Spark - Reading JSON from Partitioned Folders using Firehose

二次信任 提交于 2020-06-22 11:50:52

问题


Kinesis firehose manages the persistence of files, in this case time series JSON, into a folder hierarchy that is partitioned by YYYY/MM/DD/HH (down to the hour in 24 numbering)...great.

How using Spark 2.0 then can I read these nested sub folders and create a static Dataframe from all the leaf json files? Is there an 'option' to the dataframe reader?

My next goal is for this to be a streaming DF, where new files persisted by Firehose into s3 naturally become part of the streaming dataframe using the new structured streaming in Spark 2.0. I know this is all experimental - hoping someone has used S3 as a streaming file source before, where the data is paritioned into folders as described above.
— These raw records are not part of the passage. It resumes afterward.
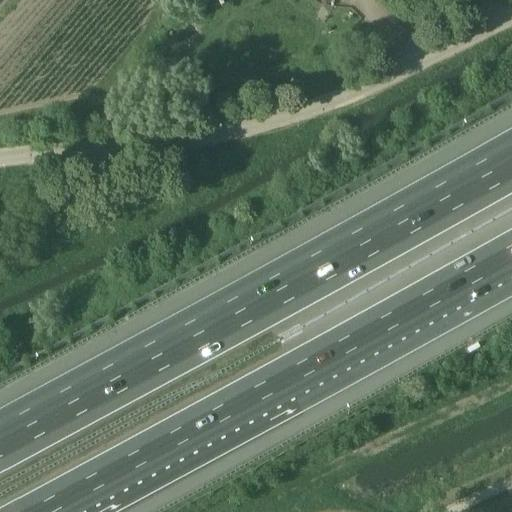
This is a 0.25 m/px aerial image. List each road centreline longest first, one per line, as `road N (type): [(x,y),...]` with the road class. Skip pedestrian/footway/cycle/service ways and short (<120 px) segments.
road 1 (motorway): [(511,161),(0,442)]
road 2 (unclassified): [(0,162),(200,138),(267,121),(351,95),(511,21)]
road 3 (motorway): [(55,511),(511,260)]
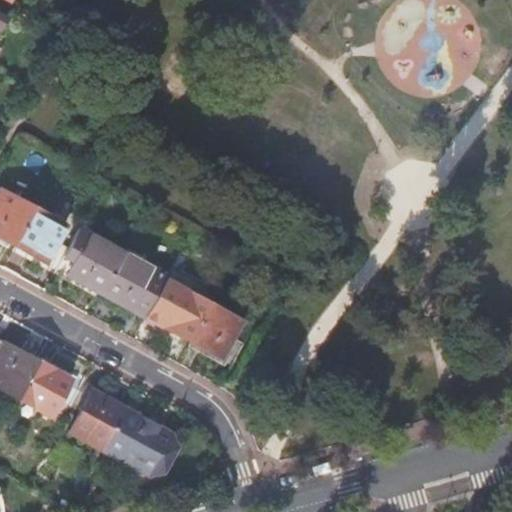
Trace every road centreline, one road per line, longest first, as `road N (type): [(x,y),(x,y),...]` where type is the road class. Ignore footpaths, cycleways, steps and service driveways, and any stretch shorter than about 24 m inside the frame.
road 1 (residential): [(254,511),(216,409),(0,285)]
road 2 (secondary): [(396,472),(254,511)]
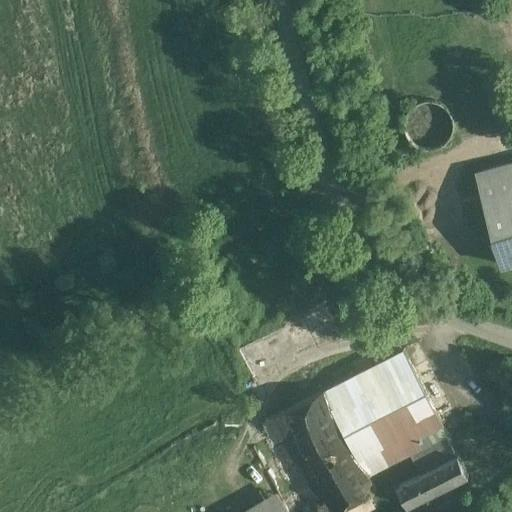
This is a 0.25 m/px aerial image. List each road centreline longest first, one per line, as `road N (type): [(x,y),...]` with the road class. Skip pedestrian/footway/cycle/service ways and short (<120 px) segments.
road 1 (unclassified): [(282,0),(323,176),(342,205),(457,314),(511,339)]
road 2 (track): [(323,176),(0,325)]
road 3 (track): [(342,205),(511,145)]
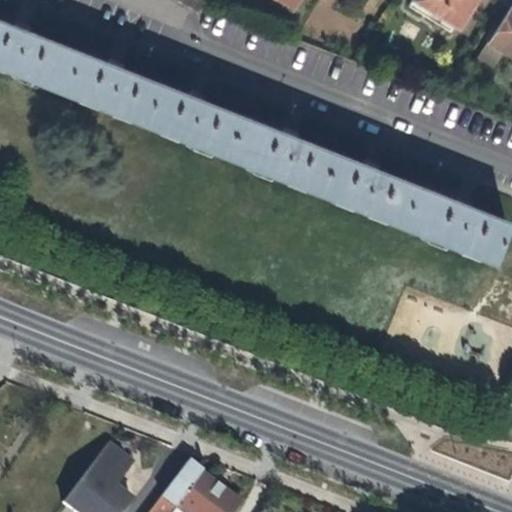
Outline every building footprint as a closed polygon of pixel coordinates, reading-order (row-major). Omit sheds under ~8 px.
[(200,0),(180,0),(196,9),(200,0)] [(409,0),(407,5),(428,18),(436,6),(425,0),(409,0)] [(425,0),(436,6),(428,18),(448,31),(453,24),(457,26),(472,0),(425,0)] [(511,7),(509,6),(487,42),(511,57),(511,7)] [(0,20),(0,71),(498,268),(511,232),(511,224),(476,210),(390,176),(297,139),(190,96),(105,62),(38,36),(0,20)] [(133,462),(106,442),(96,455),(123,475),(133,462)] [(123,475),(96,455),(87,468),(113,488),(123,475)] [(186,459),(146,511),(166,511),(172,505),(181,511),(228,511),(237,500),(186,459)] [(113,488),(87,468),(62,501),(67,504),(76,511),(121,511),(130,501),(113,488)]
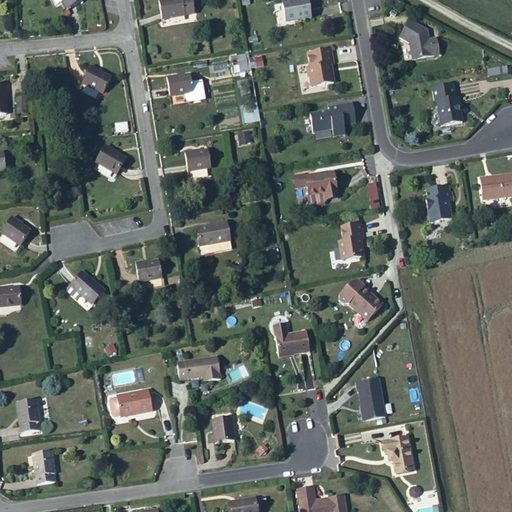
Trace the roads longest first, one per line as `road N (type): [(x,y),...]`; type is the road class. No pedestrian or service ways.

Of course would prefer straight of a Kinesis stream but there is no date on this connector for 2.0 so Firehose->S3 is the interim.

ND: I am using databricks, which mounts S3 into DBFS, but could easily be EMR of course or other Spark providers. Be great to see a notebook too if one is shareable that gives an example.

Cheers!


回答1:


Can I read nested subfolders and create a static DataFrame from all the leaf JSON files? Is there an option to the DataFrame reader?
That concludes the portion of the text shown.